> [INPUT DATA]:
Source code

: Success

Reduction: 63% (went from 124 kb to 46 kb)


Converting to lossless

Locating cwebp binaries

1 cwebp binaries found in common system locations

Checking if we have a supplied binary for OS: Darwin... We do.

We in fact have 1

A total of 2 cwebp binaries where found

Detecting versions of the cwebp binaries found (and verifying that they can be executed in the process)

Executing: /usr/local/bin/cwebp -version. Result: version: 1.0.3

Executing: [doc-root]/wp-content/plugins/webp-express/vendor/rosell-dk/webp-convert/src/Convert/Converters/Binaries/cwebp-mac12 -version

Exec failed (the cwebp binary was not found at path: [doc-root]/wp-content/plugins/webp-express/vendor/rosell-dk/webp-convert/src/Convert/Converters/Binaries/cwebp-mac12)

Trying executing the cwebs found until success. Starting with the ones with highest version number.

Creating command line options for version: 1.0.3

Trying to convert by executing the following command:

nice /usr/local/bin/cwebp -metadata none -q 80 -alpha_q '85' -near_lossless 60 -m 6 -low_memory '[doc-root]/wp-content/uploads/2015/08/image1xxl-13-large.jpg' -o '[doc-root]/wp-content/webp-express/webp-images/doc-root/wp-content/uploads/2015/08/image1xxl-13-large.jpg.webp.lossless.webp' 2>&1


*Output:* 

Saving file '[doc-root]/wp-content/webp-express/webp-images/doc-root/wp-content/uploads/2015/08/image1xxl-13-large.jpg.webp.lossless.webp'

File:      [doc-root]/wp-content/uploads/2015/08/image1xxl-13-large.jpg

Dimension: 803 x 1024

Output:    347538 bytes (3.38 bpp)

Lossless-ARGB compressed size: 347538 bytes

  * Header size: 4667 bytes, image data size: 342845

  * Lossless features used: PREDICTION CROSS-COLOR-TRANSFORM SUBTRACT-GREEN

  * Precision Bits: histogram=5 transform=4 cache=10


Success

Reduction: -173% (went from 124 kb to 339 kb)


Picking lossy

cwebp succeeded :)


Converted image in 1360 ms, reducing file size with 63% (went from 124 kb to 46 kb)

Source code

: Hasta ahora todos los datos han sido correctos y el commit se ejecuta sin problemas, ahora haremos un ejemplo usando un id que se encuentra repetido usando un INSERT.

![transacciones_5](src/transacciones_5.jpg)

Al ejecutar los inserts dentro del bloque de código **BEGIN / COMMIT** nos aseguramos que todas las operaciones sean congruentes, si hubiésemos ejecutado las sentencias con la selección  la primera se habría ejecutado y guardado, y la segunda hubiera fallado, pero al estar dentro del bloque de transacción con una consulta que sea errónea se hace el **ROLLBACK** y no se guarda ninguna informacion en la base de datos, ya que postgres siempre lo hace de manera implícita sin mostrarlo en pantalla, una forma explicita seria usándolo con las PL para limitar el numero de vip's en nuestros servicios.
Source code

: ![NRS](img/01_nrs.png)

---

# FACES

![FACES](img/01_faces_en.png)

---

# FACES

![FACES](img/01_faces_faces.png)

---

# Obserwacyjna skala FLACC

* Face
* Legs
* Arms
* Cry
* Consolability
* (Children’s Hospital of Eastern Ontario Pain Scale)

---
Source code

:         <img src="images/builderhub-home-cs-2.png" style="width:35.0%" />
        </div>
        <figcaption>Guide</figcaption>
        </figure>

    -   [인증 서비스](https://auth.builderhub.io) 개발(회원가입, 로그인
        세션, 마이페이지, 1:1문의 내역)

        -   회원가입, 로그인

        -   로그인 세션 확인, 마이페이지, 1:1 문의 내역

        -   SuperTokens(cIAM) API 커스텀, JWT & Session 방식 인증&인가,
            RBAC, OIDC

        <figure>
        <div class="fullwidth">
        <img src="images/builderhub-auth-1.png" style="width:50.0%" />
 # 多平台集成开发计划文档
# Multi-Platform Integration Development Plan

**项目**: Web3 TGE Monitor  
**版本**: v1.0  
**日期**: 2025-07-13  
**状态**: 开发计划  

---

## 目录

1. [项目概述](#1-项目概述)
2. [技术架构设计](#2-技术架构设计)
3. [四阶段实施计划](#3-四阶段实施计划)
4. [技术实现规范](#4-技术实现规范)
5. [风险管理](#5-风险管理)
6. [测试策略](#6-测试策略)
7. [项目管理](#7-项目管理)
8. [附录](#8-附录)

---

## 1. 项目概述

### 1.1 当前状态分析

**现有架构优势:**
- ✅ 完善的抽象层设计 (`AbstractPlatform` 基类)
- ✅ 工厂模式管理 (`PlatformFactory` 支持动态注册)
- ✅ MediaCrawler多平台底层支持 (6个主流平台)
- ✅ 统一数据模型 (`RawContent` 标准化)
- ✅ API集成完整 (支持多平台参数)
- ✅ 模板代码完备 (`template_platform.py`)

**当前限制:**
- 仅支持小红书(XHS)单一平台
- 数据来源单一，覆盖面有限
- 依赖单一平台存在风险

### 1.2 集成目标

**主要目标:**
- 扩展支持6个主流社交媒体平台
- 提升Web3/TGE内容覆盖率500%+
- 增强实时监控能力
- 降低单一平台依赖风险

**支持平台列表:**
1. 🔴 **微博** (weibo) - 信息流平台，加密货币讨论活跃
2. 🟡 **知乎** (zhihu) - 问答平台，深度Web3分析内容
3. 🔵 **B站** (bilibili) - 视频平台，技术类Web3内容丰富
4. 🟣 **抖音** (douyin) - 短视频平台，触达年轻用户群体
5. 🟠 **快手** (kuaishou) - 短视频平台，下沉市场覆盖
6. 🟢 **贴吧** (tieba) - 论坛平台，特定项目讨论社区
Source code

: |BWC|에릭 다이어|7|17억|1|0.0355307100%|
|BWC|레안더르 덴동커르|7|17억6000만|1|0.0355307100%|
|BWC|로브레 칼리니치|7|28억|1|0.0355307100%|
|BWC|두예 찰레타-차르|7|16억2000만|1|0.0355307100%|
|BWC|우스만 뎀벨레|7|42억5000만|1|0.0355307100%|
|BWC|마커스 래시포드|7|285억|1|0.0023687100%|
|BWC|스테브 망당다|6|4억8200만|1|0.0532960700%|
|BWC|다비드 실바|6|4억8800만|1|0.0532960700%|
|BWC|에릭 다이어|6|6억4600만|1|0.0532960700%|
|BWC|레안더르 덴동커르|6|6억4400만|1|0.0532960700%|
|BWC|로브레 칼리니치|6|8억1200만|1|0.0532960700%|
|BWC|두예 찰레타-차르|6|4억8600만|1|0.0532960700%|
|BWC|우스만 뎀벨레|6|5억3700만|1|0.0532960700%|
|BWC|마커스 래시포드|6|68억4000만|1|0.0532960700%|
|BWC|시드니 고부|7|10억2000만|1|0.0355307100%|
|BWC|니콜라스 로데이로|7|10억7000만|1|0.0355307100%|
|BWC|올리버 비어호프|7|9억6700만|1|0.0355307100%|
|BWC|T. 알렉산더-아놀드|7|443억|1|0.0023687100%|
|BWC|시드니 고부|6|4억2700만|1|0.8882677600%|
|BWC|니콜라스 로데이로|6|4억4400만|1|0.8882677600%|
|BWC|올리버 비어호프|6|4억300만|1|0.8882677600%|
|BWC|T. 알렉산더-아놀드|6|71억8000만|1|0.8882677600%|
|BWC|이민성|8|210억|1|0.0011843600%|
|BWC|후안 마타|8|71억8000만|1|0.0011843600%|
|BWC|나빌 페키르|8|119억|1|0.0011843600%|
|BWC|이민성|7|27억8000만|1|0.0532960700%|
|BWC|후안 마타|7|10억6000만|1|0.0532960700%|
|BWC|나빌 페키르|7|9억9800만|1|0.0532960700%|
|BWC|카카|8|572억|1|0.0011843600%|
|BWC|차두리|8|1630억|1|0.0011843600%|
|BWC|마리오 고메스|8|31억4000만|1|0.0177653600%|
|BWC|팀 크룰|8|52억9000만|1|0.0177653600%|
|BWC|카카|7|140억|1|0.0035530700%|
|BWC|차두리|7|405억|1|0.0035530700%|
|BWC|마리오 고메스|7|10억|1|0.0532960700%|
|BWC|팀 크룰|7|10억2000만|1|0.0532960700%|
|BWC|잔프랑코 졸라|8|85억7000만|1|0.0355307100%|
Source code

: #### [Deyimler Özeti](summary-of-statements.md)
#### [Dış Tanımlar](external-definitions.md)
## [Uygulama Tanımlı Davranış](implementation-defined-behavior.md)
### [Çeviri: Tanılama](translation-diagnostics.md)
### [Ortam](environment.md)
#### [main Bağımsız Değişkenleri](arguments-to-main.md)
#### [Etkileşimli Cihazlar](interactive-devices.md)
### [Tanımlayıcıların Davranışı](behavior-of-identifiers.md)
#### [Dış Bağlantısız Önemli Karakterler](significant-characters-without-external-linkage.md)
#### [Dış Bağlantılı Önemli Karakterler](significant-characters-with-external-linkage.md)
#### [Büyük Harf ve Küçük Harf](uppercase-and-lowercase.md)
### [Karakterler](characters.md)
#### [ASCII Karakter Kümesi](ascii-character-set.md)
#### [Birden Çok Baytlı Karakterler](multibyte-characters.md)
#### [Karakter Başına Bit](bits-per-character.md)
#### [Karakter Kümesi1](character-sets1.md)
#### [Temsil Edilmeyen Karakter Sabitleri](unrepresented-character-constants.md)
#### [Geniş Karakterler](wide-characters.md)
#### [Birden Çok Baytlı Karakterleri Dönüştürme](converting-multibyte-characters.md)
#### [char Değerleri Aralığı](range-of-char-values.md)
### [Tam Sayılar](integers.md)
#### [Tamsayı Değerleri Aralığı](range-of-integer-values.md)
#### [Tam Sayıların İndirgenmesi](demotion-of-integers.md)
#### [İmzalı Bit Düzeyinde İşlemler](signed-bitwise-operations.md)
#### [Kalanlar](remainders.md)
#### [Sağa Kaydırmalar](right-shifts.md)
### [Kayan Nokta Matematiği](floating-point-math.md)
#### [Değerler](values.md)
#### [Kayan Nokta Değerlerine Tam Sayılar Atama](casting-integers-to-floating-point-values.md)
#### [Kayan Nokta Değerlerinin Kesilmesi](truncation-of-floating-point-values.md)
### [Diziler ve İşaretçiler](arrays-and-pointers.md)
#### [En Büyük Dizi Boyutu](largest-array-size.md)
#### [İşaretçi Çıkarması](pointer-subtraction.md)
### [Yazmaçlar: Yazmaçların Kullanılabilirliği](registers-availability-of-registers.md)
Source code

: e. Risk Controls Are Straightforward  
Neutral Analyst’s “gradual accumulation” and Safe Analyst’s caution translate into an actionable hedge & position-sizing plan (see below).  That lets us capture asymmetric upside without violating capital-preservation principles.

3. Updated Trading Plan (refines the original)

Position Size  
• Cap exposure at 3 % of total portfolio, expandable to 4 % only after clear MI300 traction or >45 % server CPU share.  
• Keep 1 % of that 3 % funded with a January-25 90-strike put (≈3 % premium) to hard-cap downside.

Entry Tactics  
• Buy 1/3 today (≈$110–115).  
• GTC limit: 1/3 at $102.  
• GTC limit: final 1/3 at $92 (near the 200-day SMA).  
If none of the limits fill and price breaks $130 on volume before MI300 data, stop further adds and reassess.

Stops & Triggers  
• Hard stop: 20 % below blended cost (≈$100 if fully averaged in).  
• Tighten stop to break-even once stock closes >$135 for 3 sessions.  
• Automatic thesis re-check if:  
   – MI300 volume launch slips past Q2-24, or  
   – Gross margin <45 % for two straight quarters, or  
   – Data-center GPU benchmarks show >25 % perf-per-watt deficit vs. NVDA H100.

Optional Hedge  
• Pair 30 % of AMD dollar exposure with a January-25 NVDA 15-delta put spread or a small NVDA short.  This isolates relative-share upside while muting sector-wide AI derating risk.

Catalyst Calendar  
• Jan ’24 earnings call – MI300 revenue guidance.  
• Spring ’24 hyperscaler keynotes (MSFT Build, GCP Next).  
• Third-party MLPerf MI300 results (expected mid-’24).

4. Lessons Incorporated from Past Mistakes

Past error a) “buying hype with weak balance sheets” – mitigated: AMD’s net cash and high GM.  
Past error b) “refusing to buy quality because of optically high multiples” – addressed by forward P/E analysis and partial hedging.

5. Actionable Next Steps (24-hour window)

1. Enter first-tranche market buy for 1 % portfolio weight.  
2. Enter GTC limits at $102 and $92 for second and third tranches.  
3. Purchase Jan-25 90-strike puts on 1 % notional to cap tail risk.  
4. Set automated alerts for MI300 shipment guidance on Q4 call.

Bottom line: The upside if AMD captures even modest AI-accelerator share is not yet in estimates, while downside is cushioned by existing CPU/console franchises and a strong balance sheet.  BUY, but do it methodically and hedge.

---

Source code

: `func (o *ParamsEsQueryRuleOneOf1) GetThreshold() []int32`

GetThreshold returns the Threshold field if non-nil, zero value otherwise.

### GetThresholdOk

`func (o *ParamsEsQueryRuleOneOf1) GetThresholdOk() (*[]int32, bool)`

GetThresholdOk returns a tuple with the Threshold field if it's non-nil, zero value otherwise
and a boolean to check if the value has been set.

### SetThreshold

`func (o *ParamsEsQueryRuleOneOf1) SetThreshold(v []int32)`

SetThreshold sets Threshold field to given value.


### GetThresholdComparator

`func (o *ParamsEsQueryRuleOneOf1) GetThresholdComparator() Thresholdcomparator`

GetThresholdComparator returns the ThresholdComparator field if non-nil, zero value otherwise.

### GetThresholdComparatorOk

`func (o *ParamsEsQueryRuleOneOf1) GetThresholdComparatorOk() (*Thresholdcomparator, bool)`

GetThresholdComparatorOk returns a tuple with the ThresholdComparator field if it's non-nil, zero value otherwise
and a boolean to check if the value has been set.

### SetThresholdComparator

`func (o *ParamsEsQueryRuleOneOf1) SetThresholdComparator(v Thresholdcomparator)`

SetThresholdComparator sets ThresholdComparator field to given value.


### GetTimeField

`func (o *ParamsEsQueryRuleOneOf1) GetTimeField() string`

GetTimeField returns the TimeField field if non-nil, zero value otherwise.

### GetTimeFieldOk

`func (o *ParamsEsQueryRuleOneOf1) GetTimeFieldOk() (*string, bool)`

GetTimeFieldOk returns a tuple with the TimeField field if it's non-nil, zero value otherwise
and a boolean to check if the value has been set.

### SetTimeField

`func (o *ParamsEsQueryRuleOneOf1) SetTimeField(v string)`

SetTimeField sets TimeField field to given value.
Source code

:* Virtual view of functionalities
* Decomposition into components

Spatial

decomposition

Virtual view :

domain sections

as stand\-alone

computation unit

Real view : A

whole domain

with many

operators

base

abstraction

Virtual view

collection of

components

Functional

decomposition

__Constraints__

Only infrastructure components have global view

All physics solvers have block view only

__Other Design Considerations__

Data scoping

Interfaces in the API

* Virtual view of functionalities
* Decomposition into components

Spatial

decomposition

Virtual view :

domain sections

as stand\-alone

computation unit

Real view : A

> [TRY IT]: Give as a JSON list of strings, one per line with blank lines omitted, the lines of the entries that begin at the line containing "GetTimeFieldOk returns a" and end with the line containing "(o *ParamsEsQueryRuleOneOf1) SetTimeField(v".

> [TASK SOLUTION]:
[
  "GetTimeFieldOk returns a tuple with the TimeField field if it's non-nil, zero value otherwise",
  "and a boolean to check if the value has been set.",
  "### SetTimeField",
  "`func (o *ParamsEsQueryRuleOneOf1) SetTimeField(v string)`"
]